* Required tasks
**a)** According to the Aqua FX thread, how many watts is the tank recommended to run at?
**b)** Retype the records exactly. Start at their very first line and continue through the line containing "list ・。・←れいかちゃん。顔文字がたくさんある →". Include both of these lines.

# Aqua FX by Footoon



## Rob Fisher (18/12/15)

OK the next tank in the quest for the perfect tank just arrived! It's the Aqua FX by Footoon!





Here is Todd's review first. I also read the manual. The coil system is very different so you need to read manuals and look at reviews!



Right off I can say that the rebuild of this coil is going to be above my pay grade so I hope there will be spare coils available for sale. Todd didn't like the turquoise O-Rings but I love that colour. It's a different tank and quite unlike any others... top fill is simple (especially seeing I read the manual and it said to close the airflow while filling) and so far no leaking at all. Instead of my standard tank testing juice (Milky Way) I filled it with Creamy Lemon Biscuit or as prefer to call it Lemon Creams!

I'm leaving the strange coil to get fully saturated because there is only one built coil in the box and I don't want to burn the wick.

It's a good looking tank and it comes with two different size tanks. 3ml and 5ml. I just hope the vape is half as good as Todd says it is. Another thing to note is this tank doesn't require high wattage. They recommend 30 watts so I'm going to start on that on the Sigelei 75.

It's a pretty tight draw even with the airflow full open... and I really should have stuck with Milky way to give it a fair shot with an apples with apples comparison because the Lemon Creams is quite severe in the tank and has a little more throat hit than I anticipated. I'm gonna put Milky Way into the tank and try again a bit later.

Reactions: Like 5


----------



## Neal (18/12/15)

Rob Fisher said:


> OK the next tank in the quest for the perfect tank just arrived! It's the Aqua FX by Footoon!
> 
> View attachment 41369
> View attachment 41370
> ...




Brother, you own more tanks than the Russian military...

Reactions: Funny 3


----------



## Silver (18/12/15)

Lovely to see you giving all the tanks a go @Rob Fisher 
Thanks for documenting and sharing your findings
I love reading your findings because i often identify with exactly what you are saying

Waiting for the Milky Way test... And the perfect tank....


----------



## Rob Fisher (18/12/15)

The Aqua FX isn't faring too well... the airflow is just not open enough... the flavour is good and the rewicking appears to be a major pain in the rear. Not sure why Todd rated it so highly because the Bellus, Arctic Turbo and Crius all beat it hands down. It's a lung hitter but the draw is not open enough.


----------



## Silver (18/12/15)

Rob, maybe its a "restricted lung hitter" 
I quite like that for my menthols - brings more menthol burn in the throat


----------



## Rob Fisher (18/12/15)

Silver said:


> Rob, maybe its a "restricted lung hitter"
> I quite like that for my menthols - brings more menthol burn in the throat



If you are after throat burn then this is certainly the tank for you! I put the Lemon Creams juice into it and it hit WAY too hard for me...

I loved the Lemon Creams juice when I tasted it in JHB but it was in a high powered device with LOTS of air flow an it was stunning... in the Aqua FX not so much.

Reactions: Like 1


----------



## Christos (13/1/16)

Any updates on the aqua FX @Rob Fisher?
Im thinking of giving this tank a go after Todd's review.


----------



## Rob Fisher (13/1/16)

(Portion of a data file)
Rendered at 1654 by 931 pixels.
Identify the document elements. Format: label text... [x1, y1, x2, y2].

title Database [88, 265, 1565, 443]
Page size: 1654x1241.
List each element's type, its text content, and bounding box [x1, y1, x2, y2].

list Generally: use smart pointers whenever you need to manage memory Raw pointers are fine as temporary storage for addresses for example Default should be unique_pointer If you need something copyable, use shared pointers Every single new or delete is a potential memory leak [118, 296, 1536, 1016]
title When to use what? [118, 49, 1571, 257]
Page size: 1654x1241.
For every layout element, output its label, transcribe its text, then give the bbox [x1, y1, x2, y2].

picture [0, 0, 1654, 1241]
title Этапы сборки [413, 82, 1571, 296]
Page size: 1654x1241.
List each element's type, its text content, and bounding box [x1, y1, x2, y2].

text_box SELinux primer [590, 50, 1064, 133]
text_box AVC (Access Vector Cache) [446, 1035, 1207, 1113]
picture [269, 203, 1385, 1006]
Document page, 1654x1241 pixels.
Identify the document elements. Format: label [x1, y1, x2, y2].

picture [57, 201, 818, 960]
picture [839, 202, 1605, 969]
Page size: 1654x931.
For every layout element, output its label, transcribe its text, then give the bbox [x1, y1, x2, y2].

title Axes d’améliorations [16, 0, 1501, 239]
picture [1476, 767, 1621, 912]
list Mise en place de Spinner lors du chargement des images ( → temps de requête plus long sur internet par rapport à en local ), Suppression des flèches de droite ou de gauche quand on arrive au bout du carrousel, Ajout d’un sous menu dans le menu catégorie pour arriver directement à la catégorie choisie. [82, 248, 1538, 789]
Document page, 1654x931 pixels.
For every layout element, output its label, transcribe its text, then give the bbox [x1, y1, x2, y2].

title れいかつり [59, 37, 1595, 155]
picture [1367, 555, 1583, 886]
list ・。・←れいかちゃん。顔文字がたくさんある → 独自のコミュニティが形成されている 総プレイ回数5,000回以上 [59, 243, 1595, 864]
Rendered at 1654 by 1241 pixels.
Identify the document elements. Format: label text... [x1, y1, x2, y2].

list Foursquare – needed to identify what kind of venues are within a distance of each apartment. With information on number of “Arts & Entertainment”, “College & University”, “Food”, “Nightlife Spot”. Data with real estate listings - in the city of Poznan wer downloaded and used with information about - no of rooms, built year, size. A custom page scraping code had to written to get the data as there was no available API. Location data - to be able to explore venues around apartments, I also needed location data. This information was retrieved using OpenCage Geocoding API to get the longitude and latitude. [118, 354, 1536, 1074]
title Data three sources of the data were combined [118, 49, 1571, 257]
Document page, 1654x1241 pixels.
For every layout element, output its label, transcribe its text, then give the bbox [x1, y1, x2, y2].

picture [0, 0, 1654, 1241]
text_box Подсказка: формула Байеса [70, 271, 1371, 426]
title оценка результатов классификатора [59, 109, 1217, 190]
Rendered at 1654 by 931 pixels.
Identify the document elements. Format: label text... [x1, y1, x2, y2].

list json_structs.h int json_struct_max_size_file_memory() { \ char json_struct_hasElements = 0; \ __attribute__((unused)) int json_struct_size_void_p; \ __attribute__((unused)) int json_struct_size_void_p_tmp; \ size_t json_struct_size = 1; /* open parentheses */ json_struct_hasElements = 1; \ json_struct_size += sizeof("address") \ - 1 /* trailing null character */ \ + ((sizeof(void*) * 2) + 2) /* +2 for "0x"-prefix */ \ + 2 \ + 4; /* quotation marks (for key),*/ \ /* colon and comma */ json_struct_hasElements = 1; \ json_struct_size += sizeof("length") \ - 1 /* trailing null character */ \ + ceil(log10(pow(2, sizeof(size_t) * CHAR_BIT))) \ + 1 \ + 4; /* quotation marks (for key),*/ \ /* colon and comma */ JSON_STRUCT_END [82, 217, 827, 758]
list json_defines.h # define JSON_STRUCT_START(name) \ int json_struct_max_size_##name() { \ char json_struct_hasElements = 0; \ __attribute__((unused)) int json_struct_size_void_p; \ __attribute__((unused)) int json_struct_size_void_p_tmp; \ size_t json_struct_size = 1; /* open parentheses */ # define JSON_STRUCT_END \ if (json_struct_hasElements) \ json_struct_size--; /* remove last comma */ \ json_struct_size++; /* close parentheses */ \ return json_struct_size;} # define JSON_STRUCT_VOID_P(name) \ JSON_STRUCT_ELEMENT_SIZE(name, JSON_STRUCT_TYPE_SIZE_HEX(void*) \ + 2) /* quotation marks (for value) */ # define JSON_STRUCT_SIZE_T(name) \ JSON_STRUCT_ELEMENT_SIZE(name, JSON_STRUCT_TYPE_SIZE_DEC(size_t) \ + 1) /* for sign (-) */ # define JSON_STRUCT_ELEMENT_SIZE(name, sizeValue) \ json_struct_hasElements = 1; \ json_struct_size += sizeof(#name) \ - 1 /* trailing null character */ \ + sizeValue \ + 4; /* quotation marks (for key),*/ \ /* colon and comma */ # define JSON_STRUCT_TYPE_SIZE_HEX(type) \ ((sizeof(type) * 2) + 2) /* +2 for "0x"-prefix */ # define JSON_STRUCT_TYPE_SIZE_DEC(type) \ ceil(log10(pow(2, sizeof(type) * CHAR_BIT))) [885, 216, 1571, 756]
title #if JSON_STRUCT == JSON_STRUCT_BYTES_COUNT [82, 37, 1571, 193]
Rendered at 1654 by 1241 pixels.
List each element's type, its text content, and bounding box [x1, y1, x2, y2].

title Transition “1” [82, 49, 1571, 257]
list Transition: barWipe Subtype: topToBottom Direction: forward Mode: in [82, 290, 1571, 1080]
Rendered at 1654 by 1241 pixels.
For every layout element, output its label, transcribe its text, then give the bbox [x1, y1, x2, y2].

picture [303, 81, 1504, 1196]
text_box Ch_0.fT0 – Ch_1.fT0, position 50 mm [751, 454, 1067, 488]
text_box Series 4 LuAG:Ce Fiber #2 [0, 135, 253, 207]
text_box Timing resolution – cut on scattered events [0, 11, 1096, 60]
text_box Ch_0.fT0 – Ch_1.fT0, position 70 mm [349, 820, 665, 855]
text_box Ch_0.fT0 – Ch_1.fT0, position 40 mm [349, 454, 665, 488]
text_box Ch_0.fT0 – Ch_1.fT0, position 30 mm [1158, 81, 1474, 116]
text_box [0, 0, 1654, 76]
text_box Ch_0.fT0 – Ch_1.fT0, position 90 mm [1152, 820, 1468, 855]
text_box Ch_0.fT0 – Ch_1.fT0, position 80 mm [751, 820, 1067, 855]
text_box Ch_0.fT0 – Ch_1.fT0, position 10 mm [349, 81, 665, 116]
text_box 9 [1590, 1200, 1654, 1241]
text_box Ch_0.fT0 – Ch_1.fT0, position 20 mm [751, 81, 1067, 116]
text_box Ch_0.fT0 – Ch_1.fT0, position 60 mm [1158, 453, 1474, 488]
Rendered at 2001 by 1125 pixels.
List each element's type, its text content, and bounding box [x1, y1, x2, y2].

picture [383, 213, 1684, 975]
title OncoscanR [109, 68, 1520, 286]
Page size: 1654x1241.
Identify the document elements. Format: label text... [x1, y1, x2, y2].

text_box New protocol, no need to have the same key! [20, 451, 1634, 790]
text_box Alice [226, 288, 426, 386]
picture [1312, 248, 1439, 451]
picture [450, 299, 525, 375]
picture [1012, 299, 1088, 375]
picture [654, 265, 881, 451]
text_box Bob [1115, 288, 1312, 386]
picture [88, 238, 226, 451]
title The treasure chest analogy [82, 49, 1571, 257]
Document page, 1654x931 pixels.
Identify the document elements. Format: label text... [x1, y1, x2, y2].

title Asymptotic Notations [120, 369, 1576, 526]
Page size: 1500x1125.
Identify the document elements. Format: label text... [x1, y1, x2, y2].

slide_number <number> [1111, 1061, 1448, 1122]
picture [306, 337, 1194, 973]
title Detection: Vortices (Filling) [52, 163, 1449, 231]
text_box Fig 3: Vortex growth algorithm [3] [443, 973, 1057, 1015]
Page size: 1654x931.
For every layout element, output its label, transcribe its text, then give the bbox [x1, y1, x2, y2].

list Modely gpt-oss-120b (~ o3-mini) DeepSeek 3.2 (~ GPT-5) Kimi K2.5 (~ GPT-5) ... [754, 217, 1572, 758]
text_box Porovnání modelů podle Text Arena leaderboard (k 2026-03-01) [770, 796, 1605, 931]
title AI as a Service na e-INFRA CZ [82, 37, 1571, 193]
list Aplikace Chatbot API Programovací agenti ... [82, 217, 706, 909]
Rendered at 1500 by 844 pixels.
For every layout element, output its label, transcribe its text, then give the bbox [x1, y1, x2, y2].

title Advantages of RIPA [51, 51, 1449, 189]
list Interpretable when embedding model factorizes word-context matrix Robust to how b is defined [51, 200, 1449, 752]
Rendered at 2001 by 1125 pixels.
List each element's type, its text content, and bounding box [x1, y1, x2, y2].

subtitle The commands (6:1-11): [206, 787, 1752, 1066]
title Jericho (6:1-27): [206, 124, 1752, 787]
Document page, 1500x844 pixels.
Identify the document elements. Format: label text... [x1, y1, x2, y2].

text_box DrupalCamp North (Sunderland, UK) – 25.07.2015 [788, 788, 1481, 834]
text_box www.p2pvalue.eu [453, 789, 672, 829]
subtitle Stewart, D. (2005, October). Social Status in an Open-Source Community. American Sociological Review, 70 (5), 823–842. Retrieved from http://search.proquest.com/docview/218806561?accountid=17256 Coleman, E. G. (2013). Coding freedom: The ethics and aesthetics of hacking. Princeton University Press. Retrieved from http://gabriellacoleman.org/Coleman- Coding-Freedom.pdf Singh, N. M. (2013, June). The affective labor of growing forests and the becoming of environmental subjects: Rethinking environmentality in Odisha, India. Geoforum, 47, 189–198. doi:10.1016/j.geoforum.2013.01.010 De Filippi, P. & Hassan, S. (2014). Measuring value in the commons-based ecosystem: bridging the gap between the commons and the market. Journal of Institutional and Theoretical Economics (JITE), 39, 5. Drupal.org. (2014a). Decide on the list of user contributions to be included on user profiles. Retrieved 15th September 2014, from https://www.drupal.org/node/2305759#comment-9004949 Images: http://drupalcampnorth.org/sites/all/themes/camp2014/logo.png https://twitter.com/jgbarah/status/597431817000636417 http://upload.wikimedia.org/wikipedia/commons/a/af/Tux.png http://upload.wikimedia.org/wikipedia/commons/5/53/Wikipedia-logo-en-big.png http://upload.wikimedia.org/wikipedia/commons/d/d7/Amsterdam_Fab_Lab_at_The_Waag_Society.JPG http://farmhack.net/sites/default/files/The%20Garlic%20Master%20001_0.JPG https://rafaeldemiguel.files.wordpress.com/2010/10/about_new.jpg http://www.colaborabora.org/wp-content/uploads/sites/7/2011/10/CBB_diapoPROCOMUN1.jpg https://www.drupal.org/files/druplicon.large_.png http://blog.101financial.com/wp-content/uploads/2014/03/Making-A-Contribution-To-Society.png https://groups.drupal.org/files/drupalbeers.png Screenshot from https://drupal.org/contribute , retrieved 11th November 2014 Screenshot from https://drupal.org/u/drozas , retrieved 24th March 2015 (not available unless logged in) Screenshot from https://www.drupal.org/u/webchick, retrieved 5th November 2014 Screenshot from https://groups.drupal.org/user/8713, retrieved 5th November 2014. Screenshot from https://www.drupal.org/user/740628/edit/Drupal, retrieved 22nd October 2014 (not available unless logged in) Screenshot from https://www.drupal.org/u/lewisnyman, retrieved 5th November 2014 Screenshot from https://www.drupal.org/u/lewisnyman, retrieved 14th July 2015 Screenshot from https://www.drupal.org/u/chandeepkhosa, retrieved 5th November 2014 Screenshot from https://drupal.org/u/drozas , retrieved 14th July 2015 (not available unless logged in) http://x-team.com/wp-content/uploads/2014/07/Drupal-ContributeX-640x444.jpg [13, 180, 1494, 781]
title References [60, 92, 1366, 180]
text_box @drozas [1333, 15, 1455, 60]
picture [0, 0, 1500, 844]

* Outputs by task
**a)** 30 watts.

**b)**
Rendered at 1654 by 931 pixels.
Identify the document elements. Format: label text... [x1, y1, x2, y2].

title Database [88, 265, 1565, 443]
Page size: 1654x1241.
List each element's type, its text content, and bounding box [x1, y1, x2, y2].

list Generally: use smart pointers whenever you need to manage memory Raw pointers are fine as temporary storage for addresses for example Default should be unique_pointer If you need something copyable, use shared pointers Every single new or delete is a potential memory leak [118, 296, 1536, 1016]
title When to use what? [118, 49, 1571, 257]
Page size: 1654x1241.
For every layout element, output its label, transcribe its text, then give the bbox [x1, y1, x2, y2].

picture [0, 0, 1654, 1241]
title Этапы сборки [413, 82, 1571, 296]
Page size: 1654x1241.
List each element's type, its text content, and bounding box [x1, y1, x2, y2].

text_box SELinux primer [590, 50, 1064, 133]
text_box AVC (Access Vector Cache) [446, 1035, 1207, 1113]
picture [269, 203, 1385, 1006]
Document page, 1654x1241 pixels.
Identify the document elements. Format: label [x1, y1, x2, y2].

picture [57, 201, 818, 960]
picture [839, 202, 1605, 969]
Page size: 1654x931.
For every layout element, output its label, transcribe its text, then give the bbox [x1, y1, x2, y2].

title Axes d’améliorations [16, 0, 1501, 239]
picture [1476, 767, 1621, 912]
list Mise en place de Spinner lors du chargement des images ( → temps de requête plus long sur internet par rapport à en local ), Suppression des flèches de droite ou de gauche quand on arrive au bout du carrousel, Ajout d’un sous menu dans le menu catégorie pour arriver directement à la catégorie choisie. [82, 248, 1538, 789]
Document page, 1654x931 pixels.
For every layout element, output its label, transcribe its text, then give the bbox [x1, y1, x2, y2].

title れいかつり [59, 37, 1595, 155]
picture [1367, 555, 1583, 886]
list ・。・←れいかちゃん。顔文字がたくさんある → 独自のコミュニティが形成されている 総プレイ回数5,000回以上 [59, 243, 1595, 864]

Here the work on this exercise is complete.